Sun hopes to do to Microsoft with productivity software what Microsoft did to Netscape with browsers. Sun hopes that by giving StarOffice away, people will want to buy Sun servers. StarOffice has a server-based Java version that can provide a thin-client/server solution. With a subscription service, an ASP can even give away the Sun Ray 1 enterprise appliances (that connect to Sun servers using thin-client/server technology called Hot Desk technology) and make a profit on the service contract. This model might make network computing more compelling for businesses. Sun also wants to create a business that provides technical support and training for StarOffice.
At the time of Sun's Star Division acquisition, Marko Boerries, former Star Division CEO and Sun's current vice president and general manager for Webtop and Application Software, said, "People will need and want our services. To get these services, people can buy subscriptions from Sun and continually get updates and support."
Sun seeks to achieve broad distribution of StarOffice through various means, including deals with ISPs and online services (similar to how America Online—AOL—gives away its software for a service subscription) to promote this software. Sun also hopes to establish its application-hosted service, which the company calls StarPortal, around StarOffice. The StarPortal initiative will provide word processing, presentation graphics, spreadsheets, and other office software tools to Web browsers and portable devices.

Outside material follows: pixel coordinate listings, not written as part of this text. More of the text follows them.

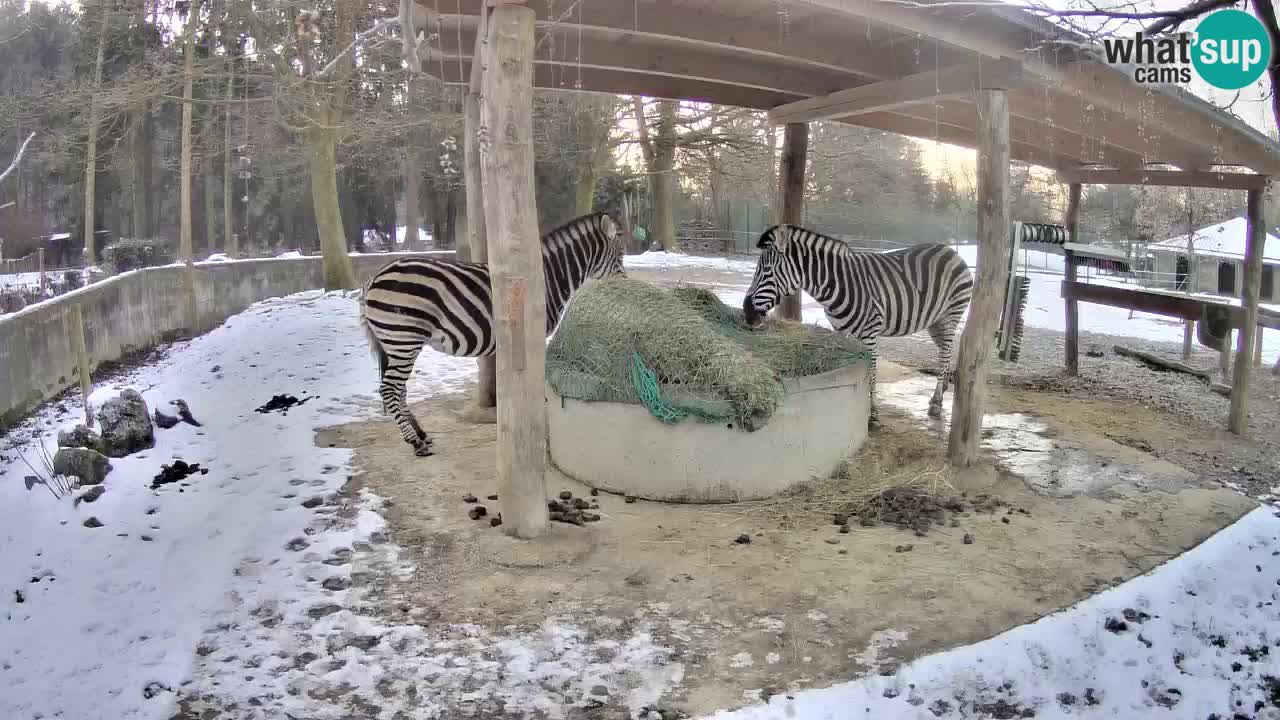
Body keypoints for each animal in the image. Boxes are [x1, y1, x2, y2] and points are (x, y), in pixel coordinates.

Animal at [360, 210, 624, 453]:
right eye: (620, 255)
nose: (625, 283)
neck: (547, 278)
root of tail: (374, 278)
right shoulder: (534, 333)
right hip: (403, 338)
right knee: (389, 389)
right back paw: (415, 442)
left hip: (396, 343)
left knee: (399, 390)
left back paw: (421, 435)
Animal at [742, 222, 967, 425]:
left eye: (767, 270)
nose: (746, 311)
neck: (838, 285)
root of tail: (950, 251)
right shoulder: (840, 330)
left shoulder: (870, 332)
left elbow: (873, 373)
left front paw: (873, 413)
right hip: (935, 321)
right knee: (944, 352)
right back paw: (942, 389)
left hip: (950, 315)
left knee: (945, 353)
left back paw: (936, 403)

Analysts conclude that several markets (e.g., education) will find this model of free office productivity software running on potentially low-cost network computers appealing. For Sun, the main goal is to enhance the sales of its more powerful server systems, and this play certainly has the promise to achieve that goal. And Sun now offers a reasonable desktop office productivity suite for the network computer environment.

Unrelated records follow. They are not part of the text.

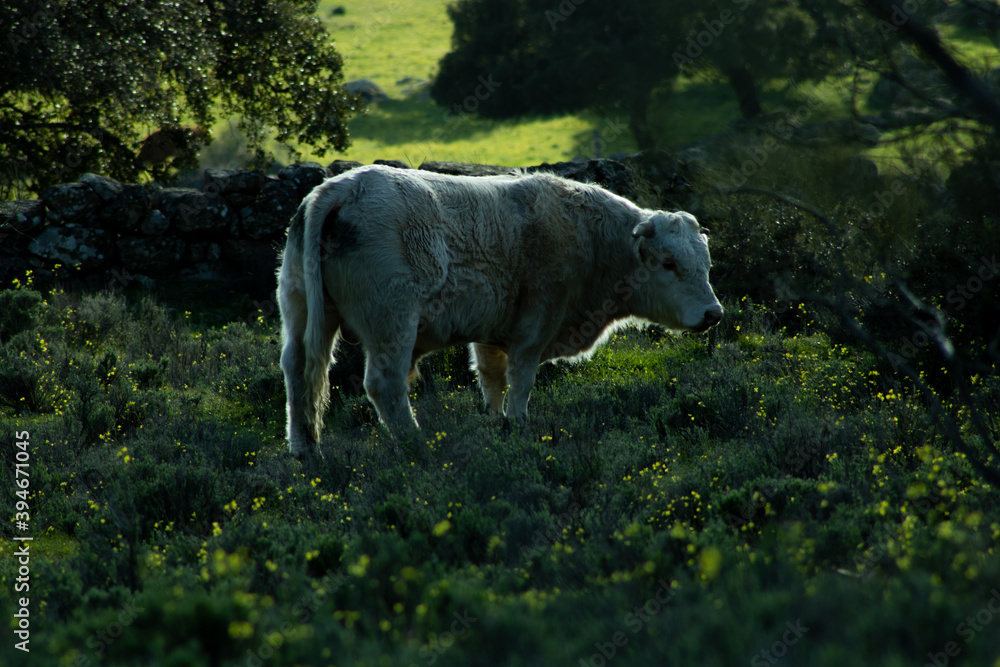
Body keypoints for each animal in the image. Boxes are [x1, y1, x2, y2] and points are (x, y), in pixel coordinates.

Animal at [277, 164, 723, 459]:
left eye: (706, 264)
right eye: (669, 263)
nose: (713, 313)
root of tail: (341, 186)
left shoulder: (490, 334)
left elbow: (490, 378)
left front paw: (493, 421)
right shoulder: (536, 324)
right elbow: (521, 380)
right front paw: (517, 425)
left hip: (300, 311)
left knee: (298, 372)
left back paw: (305, 449)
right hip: (393, 325)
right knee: (384, 385)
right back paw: (417, 444)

The management at Sun has taken a highly competitive stance toward Microsoft—this position is no secret. With a respectable office suite that runs on Windows NT, Windows 9x, Linux, Sun Solaris, and even OS/2, Sun has some new interesting opportunities available. Sun might use StarOffice as a platform in the hand-held Personal Digital Assistant (PDA) market (for which an office productivity standard hasn't yet emerged). Under market pressure from Sun, Microsoft might finally have to cut the price of Office and compete on price. Sun's play was brilliant, but only time will tell whether Sun can exploit it to reach the company's goal to sell Sun-based servers to connect network computers.